WITH THE GOP CONVENTION in the history books, it’s the Democrats’ turn this week in Charlotte. Atlanta Mayor Kasim Reed and former Gov. Roy Barnes of Marietta will host a high-profile brunch tribute to civil rights leaders U.S. Rep. John Lewis, Dr. Joseph Lowery and Evelyn Gibson Lowery of Atlanta and the Rev. Al Sharpton of New York.
The “Celebrating Voting Rights — The Struggle Continues” brunch is sponsored by the Democratic Party of Georgia and will take place Thursday morning. Also on the host committee are former Ambassador Andrew Young, state Rep. Calvin Smyre and former SCLC president Martin Luther King III.
THE CONSTITUTION DAY FESTIVAL is slated for 12:30 to 6 p.m. Sunday (Sept. 16) in Glover Park in Marietta Square to celebrate the 225th anniversary of the U.S. Constitution. There’ll be live music, a “Walk Thru the Constitution Challenge,” food and more. For more, contact Virginia Galloway at (770) 315-4304.
THE MARIETTA HIGH Class of ’57 will holds its 55th reunion Friday at the Marietta History Museum. They’ll tour the Strand and ride the Marietta Trolley the next morning and cap the weekend with a dinner dance at the Double Tree Hotel in Smyrna, reports former Marietta Mayor Bill Dunaway.
DON’T FORGET “Salute to America,” the patriotic-themed show that opens at The Earl Smith-Strand Theatre Friday on Marietta Square. It packs 30 songs into 90 minutes — everything from traditional numbers like “America the Beautiful” and “Battle-Hymn of the Republic” to more contemporary songs like Bruce Springsteen’s “Born in the USA.” Show times are Friday at Saturday at 8 p.m. with a 3 p.m. show on Sunday. Closing night is Tuesday, Sept. 11. Tickets are $20 or $15 with military ID. For more, visit www.earlsmithstrand.org or call (770) 293-0080.
LAST WEEK’S HIRING of Joseph Sharp as assistant principal of Sprayberry High raised more than a few eyebrows among Cobb School District types.
Why? Sharp’s education certificate was suspended over the summer for 20 days by the Georgia Professional Standards Commission after he reportedly created a class for high school seniors that had no academic requirement, submitted that class to the state for funding purposes, changed a grade for his former south Georgia superintendent’s daughter and did not post grades for a few students dually enrolled.
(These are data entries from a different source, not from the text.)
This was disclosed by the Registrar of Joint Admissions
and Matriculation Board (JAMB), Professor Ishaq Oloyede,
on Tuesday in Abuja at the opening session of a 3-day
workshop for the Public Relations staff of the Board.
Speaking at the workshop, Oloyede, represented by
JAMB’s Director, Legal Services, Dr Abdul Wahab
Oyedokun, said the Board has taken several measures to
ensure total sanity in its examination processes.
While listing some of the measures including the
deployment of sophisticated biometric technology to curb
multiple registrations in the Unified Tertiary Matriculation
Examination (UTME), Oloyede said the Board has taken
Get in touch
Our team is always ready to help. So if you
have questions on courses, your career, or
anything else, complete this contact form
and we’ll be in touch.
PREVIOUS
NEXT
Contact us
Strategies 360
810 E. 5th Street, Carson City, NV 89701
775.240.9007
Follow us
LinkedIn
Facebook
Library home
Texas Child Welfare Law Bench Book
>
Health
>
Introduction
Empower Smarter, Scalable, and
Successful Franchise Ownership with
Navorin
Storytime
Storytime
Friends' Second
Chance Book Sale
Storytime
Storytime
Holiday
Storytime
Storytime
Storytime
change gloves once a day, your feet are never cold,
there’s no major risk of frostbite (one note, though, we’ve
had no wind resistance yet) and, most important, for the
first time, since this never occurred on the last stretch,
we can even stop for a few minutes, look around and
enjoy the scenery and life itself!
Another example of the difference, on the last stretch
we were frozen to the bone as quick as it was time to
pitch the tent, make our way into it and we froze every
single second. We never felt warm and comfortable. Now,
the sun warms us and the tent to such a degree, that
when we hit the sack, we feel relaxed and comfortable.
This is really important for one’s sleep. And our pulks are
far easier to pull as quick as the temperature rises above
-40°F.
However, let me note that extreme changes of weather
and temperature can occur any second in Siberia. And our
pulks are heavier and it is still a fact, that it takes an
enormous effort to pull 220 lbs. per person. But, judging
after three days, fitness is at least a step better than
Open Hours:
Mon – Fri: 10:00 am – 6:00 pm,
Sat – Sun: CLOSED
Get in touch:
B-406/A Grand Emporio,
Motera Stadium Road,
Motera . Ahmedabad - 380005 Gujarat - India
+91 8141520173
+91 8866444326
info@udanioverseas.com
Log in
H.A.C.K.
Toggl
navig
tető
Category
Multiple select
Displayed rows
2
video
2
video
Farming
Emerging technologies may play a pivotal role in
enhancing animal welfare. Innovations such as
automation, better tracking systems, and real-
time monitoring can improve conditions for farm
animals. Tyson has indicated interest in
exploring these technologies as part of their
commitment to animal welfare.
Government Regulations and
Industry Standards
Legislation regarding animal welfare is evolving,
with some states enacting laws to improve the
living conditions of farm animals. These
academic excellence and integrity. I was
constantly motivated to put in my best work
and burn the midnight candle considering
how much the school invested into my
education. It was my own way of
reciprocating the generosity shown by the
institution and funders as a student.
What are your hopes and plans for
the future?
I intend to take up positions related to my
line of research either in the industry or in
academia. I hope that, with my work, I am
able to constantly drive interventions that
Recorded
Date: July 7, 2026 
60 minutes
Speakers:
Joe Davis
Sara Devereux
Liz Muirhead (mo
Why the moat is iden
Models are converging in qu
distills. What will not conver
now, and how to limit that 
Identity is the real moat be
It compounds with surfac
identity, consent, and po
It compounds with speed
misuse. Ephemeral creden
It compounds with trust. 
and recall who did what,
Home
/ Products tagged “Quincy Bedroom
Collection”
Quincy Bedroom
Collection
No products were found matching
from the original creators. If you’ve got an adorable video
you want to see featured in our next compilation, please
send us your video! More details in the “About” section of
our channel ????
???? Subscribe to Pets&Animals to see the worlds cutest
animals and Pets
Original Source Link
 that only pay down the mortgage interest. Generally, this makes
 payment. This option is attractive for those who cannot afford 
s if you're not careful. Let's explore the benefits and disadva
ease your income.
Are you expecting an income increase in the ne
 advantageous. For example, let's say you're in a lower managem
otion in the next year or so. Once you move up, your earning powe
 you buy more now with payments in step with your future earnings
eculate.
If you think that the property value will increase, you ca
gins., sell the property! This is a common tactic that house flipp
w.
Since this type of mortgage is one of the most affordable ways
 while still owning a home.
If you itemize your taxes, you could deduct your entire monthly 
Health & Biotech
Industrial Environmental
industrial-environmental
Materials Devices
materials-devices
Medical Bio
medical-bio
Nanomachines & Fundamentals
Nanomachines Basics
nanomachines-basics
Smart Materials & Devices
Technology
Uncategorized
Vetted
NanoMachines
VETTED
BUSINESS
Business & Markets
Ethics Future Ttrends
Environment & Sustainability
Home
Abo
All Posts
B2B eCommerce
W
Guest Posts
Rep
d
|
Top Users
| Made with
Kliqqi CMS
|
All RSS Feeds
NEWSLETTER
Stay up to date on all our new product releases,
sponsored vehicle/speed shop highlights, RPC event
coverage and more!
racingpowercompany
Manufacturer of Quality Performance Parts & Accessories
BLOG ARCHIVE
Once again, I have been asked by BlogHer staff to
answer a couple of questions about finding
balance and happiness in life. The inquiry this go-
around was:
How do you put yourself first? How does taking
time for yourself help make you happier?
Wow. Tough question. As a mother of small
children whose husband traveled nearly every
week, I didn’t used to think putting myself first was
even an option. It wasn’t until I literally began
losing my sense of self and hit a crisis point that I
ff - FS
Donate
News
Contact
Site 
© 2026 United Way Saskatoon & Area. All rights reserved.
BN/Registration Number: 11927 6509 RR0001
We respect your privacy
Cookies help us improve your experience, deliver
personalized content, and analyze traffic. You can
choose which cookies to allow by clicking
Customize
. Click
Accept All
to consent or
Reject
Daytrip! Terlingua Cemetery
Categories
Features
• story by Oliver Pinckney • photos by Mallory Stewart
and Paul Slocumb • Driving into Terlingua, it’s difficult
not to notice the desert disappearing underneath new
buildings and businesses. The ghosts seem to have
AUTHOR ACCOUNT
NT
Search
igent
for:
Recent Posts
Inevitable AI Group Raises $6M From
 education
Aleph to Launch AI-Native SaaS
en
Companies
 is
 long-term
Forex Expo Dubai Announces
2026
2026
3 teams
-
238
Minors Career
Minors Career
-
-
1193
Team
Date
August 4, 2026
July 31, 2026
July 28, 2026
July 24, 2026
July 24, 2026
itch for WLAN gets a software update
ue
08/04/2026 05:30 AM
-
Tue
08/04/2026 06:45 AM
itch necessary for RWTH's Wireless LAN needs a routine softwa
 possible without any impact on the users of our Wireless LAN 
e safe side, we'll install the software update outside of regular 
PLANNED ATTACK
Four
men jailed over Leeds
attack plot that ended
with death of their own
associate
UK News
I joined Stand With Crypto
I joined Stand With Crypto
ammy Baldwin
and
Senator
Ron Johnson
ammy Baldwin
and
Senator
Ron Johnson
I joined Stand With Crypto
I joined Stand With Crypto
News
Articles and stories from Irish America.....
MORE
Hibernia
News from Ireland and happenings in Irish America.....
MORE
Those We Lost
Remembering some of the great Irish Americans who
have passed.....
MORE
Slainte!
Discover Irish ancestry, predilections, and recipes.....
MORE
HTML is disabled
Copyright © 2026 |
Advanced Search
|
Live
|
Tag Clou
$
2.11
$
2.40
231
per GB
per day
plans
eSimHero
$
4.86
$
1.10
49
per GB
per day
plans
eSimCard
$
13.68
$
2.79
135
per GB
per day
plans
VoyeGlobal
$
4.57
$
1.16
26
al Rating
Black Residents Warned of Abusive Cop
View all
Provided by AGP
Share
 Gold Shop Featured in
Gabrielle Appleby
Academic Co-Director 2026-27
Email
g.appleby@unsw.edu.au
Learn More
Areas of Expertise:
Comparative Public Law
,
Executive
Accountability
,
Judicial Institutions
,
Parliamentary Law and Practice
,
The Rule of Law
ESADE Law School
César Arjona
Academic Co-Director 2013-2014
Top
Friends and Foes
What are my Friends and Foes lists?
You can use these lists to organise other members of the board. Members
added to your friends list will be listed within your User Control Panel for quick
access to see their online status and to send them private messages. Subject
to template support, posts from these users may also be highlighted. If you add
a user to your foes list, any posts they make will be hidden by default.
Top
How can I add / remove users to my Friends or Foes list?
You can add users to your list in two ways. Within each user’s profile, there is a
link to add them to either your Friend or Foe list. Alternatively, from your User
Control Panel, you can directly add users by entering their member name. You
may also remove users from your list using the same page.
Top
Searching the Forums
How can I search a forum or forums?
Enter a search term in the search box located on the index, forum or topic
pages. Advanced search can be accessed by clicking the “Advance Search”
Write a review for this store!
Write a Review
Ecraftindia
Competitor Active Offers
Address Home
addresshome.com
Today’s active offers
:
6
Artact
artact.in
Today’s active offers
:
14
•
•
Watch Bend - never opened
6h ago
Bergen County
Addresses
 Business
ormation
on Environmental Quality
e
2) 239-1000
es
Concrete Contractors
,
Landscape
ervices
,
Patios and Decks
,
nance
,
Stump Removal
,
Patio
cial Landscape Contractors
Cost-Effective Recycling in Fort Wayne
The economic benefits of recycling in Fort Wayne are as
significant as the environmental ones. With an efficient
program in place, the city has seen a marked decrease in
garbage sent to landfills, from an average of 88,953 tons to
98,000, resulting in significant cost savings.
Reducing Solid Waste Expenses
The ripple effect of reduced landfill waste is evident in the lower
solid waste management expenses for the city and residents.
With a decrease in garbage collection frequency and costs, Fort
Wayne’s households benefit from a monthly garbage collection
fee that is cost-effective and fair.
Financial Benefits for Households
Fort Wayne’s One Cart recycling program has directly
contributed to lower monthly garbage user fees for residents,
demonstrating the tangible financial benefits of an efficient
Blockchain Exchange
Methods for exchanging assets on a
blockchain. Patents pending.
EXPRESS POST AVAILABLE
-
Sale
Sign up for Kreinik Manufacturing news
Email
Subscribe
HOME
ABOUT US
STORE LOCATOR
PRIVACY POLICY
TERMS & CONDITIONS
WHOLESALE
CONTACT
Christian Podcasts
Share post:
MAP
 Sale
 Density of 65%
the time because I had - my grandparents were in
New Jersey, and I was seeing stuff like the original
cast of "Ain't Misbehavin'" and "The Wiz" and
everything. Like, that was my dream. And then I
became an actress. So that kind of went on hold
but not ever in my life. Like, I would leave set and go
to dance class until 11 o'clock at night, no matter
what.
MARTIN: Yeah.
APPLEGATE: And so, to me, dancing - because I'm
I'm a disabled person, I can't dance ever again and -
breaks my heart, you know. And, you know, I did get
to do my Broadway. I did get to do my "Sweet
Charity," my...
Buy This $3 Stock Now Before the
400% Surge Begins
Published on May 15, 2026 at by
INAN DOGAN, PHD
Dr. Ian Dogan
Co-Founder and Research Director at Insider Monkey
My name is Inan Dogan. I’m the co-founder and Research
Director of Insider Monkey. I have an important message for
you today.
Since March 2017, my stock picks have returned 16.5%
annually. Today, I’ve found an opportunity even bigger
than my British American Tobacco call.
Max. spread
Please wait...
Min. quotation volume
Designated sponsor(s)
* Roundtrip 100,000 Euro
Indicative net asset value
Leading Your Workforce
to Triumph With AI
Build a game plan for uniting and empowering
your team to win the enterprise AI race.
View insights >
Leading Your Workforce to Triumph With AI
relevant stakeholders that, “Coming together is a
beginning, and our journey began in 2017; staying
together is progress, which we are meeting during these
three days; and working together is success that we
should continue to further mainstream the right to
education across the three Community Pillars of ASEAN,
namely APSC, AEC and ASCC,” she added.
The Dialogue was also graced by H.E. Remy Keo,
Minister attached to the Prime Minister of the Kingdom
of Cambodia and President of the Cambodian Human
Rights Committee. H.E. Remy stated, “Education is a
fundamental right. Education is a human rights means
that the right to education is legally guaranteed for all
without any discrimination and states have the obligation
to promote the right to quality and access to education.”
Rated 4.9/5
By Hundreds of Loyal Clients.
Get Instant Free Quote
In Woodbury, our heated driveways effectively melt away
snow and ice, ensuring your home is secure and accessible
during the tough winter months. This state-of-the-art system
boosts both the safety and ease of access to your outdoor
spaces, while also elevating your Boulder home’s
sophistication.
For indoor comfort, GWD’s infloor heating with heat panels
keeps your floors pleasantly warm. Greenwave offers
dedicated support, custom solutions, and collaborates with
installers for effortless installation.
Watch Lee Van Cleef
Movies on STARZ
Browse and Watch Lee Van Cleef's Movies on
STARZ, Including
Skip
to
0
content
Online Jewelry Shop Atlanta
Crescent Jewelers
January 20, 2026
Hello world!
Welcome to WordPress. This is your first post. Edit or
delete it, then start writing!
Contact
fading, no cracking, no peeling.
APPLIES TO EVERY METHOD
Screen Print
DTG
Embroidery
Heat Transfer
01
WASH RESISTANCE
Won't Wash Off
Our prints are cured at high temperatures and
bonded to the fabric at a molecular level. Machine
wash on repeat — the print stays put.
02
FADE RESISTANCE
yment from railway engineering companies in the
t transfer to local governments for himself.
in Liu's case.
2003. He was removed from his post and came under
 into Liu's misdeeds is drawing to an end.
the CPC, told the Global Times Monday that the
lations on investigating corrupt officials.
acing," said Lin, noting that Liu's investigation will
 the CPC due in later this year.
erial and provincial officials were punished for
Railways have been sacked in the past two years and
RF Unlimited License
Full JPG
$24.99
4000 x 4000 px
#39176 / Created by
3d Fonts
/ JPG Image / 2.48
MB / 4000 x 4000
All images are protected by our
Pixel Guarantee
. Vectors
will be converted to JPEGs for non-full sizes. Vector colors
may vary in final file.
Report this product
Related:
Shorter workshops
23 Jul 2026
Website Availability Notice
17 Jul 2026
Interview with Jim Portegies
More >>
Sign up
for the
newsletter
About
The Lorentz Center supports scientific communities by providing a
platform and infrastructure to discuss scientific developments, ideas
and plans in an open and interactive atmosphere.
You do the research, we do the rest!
On the other hand, according to several sources, Sharp is buddy-buddy with former Pope High principal and newly appointed Area 6 Assistant Superintendent Rick Beaulieu. It pays to know people, they suggest. ...
Meanwhile, despite what traditional calendar advocates argue, there is no correlation between school utility costs and having to open schools on hot summer days. Utility costs are determined by the climate and rates, not by what days students are in seats. That expense has pretty much stayed stable over the last three years, Darryl York, the district’s director of policy, reported during the group’s Aug. 22 calendar committee meeting.
York also said that test scores, specifically End-of-Course, Advanced Placement and Criterion-Reference Competency tests, have continued to go up year after year, regardless of the calendar type.
Additionally, Cobb Schools spent roughly $3.97 million, or $70,000 more, last school year on substitute teachers than in 2010-11 and around 88,700 absences were reported, about 8,000 more than in 2010-2011. The “balanced calendar year” was also when attendance was part of the teacher evaluations.